3  -  Traitement hormonal de la ménopause, bénéfices et risques


Le traitement hormonal (TH) de la ménopause (THM), longtemps appelé traitement hormonal substitutif (THS), consiste à administrer des estrogènes chez une femme ménopausée dans le but de contrebalancer les effets de la carence estrogénique.

Un traitement progestatif est associé à l’estrogénothérapie pour contrecarrer l’effet prolifératif des estrogènes au niveau endométrial. L’association d’un progestatif est impérative chez les femmes non hystérectomisées.

3 . 1  -  Bénéfices

Tous ces bénéfices sont résumés dans le tableau 7.II.

1. Bénéfices à court terme

L’effet bénéfique du THM sur les bouffées de chaleur, l’atrophie de la muqueuse vaginale et la sexualité constitue une justification évidente de sa prescription. On a dit aussi que le THM a un rôle bénéfique sur les troubles de l’humeur. À plus long terme, l’effet bénéfique des estrogènes sur le tractus urogénital pourrait jouer un rôle dans la prévention de l’apparition de prolapsus et/ou d’incontinence chez la femme ménopausée.

Les effets du THM sur la qualité de vie ont été pendant longtemps un argument majeur de prescription. Évalué de façon objective par des échelles de qualité de vie, il ne semble pas, d’après une large étude récente, prospective et randomisée contre placebo, que le THM soit globalement associé à une amélioration de la qualité de vie quand il est prescrit à des femmes asymptomatiques de plus de 60 ans. L’effet du traitement sur la qualité de vie est en fait surtout net chez les femmes qui sont très gênées par leurs bouffées de chaleur, c’est-à-dire finalement surtout dans les 5 à 10 ans suivant la ménopause.

2. Bénéfices à long terme

a. Prévention de l’ostéoporose

Les estrogènes entraînent une diminution de la résorption osseuse, et de nombreuses études épidémiologiques ainsi que des essais cliniques ont montré une diminution significative de la perte osseuse chez les femmes ménopausées traitées par les estrogènes :

  • augmentation de 2 à 5 % de la densité minérale osseuse dans les premières années de traitement ;
  • diminution de l’incidence des fractures ostéoporotiques (diminution de 40 % des fractures du rachis, du poignet et du col fémoral après 5 ans de traitement dans les dernières études prospectives randomisées versus placebo).


Cependant, cet effet protecteur au niveau de l’os ne dure que pendant l’utilisation du THM : dans les années qui suivent son interruption, une dégradation rapide de la masse osseuse se produit.

b. Prévention cardiovasculaire

Un objectif longtemps revendiqué du THM était la prévention des événements cardiovasculaires. Cet objectif paraissait logique pour de nombreuses raisons :

  • les études épidémiologiques d’observation avaient montré un bénéfice cardiovasculaire du TH aussi bien en prévention primaire qu’en prévention secondaire (risque relatif : RR = 0,5 à 0,6) ;
  • de nombreuses études expérimentales chez l’animal et chez l’humain démontrent que les estrogènes ont un effet bénéfique sur le métabolisme lipidique (augmentation du HDL-cholestérol, ou HDLc), sur la prévention de la plaque d’athérome sur l’endothélium vasculaire et qu’ils favorisent la vasodilatation.


Cependant, plusieurs études prospectives randomisées, contrôlées et contre placebo, menées à large échelle aux États-Unis (études HERS [Heart estrogen replacement study] et WHI [Women health initiative]), n’ont pas confirmé cet effet bénéfique du THM sur la survenue des événements cardiovasculaires (infarctus du myocarde, accidents vasculaires cérébraux), et cela ni en prévention primaire ni en prévention secondaire.
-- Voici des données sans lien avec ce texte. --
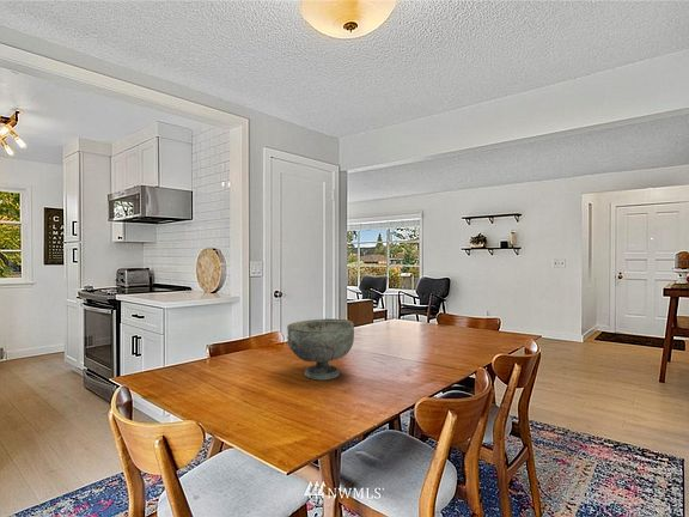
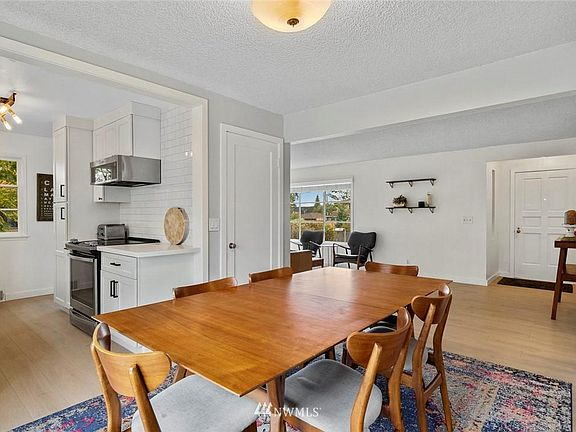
- decorative bowl [286,317,355,381]
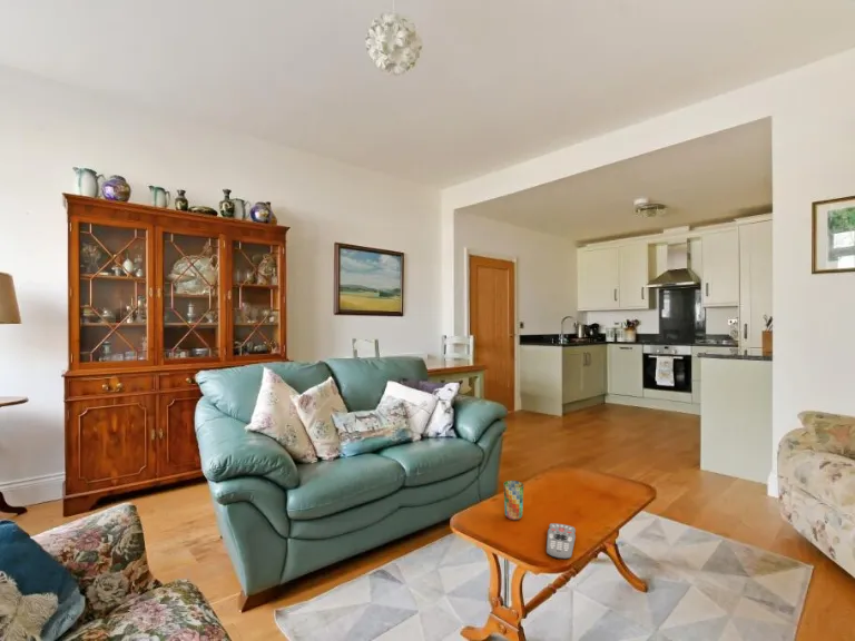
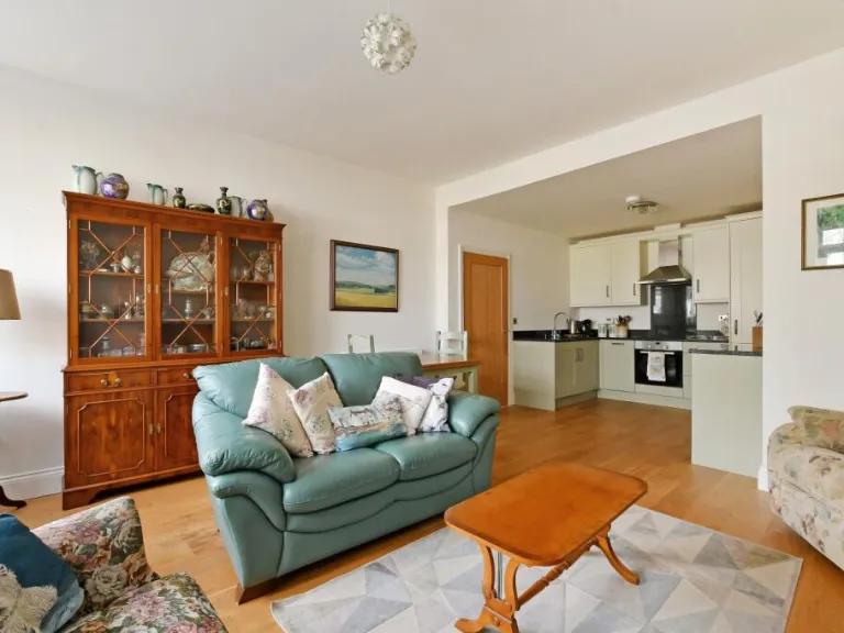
- remote control [546,522,577,561]
- cup [502,480,524,521]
Au contraire, certaines études américaines de prévention secondaire des maladies cardiovasculaires par le traitement substitutif de la ménopause tendraient même à montrer une augmentation des événements, dans la première année de traitement.
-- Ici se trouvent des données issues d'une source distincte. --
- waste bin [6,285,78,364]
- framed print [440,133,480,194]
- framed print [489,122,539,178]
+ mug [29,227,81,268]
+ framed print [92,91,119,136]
c. Prévention des troubles cognitifs

Un autre objectif longtemps revendiqué du THM était la prévention des troubles cognitifs, et en particulier de la démence. Cet objectif paraissait logique pour de nombreuses raisons. Les études épidémiologiques d’observation avaient montré que le THM semblait prévenir la détérioration cognitive, au moins en prévention primaire (puisque moins de femmes sous THM développaient une maladie d’Alzheimer), alors qu’en prévention secondaire, le THM était inefficace (l’état des femmes ayant déjà une maladie d’Alzheimer et traitées par THM se dégradait aussi vite que les femmes sans THM). Par ailleurs, des arguments expérimentaux indiquent un effet protecteur neuronal des estrogènes.

Cependant, récemment, les résultats des premières études prospectives randomisées, contrôlées contre placebo, menées à large échelle aux États-Unis ont été publiés. Ces études (HERS, WHI) n’ont pas confirmé cet effet bénéfique du THM sur la fonction cognitive chez les femmes de plus de 65 ans. Au contraire, il semble même que l’incidence des démences soit légèrement supérieure chez les femmes traitées par THM. Cet effet s’explique peut-être par le rôle possiblement délétère sur le système cardiovasculaire du THM, donné par voie orale chez des femmes déjà âgées, à risque vasculaire.

d. Prévention du cancer du côlon

Certaines études, y compris les études prospectives, ont montré une réduction de 20 à 30 % de l’incidence du cancer du côlon.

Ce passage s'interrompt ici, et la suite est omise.